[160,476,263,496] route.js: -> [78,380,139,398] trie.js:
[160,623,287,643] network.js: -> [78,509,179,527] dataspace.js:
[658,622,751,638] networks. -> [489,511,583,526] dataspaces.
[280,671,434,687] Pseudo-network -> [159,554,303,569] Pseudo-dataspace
+++
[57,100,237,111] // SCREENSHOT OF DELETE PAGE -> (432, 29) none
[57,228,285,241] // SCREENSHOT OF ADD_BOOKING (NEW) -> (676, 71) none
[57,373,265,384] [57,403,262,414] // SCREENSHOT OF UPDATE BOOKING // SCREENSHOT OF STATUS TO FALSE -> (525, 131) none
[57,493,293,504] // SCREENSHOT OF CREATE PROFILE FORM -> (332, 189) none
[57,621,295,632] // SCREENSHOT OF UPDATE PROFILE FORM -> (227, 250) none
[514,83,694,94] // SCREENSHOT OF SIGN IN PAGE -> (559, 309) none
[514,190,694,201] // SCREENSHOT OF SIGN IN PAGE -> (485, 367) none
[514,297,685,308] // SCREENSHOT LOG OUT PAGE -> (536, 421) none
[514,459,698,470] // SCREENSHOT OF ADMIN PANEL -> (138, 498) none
+++
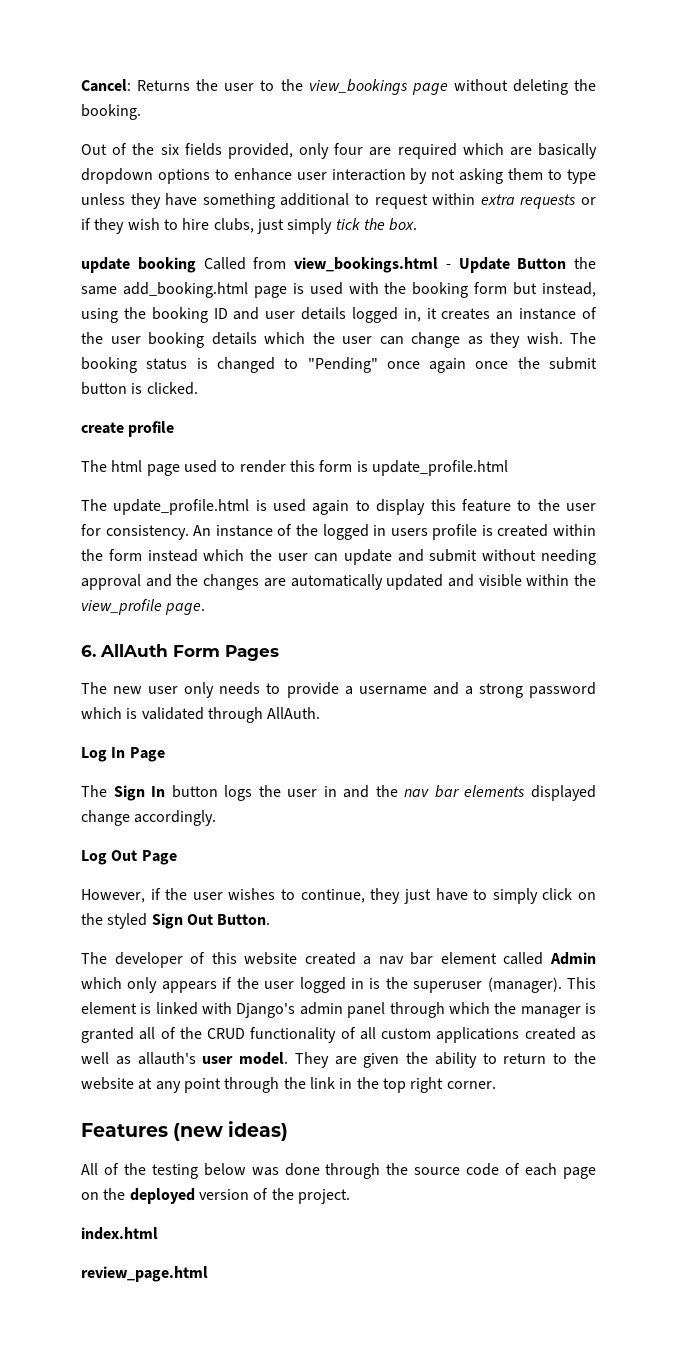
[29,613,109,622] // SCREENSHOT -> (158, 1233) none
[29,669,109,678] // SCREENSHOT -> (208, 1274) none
+++
Your assignment: Only the lines above from the line containing "[57,621,295,632] // SCREENSHOT" through the line containing "[514,190,694,201] // SCREENSHOT" should be retyped, exactly and with both ends included.

Exercise output:
[57,621,295,632] // SCREENSHOT OF UPDATE PROFILE FORM -> (227, 250) none
[514,83,694,94] // SCREENSHOT OF SIGN IN PAGE -> (559, 309) none
[514,190,694,201] // SCREENSHOT OF SIGN IN PAGE -> (485, 367) none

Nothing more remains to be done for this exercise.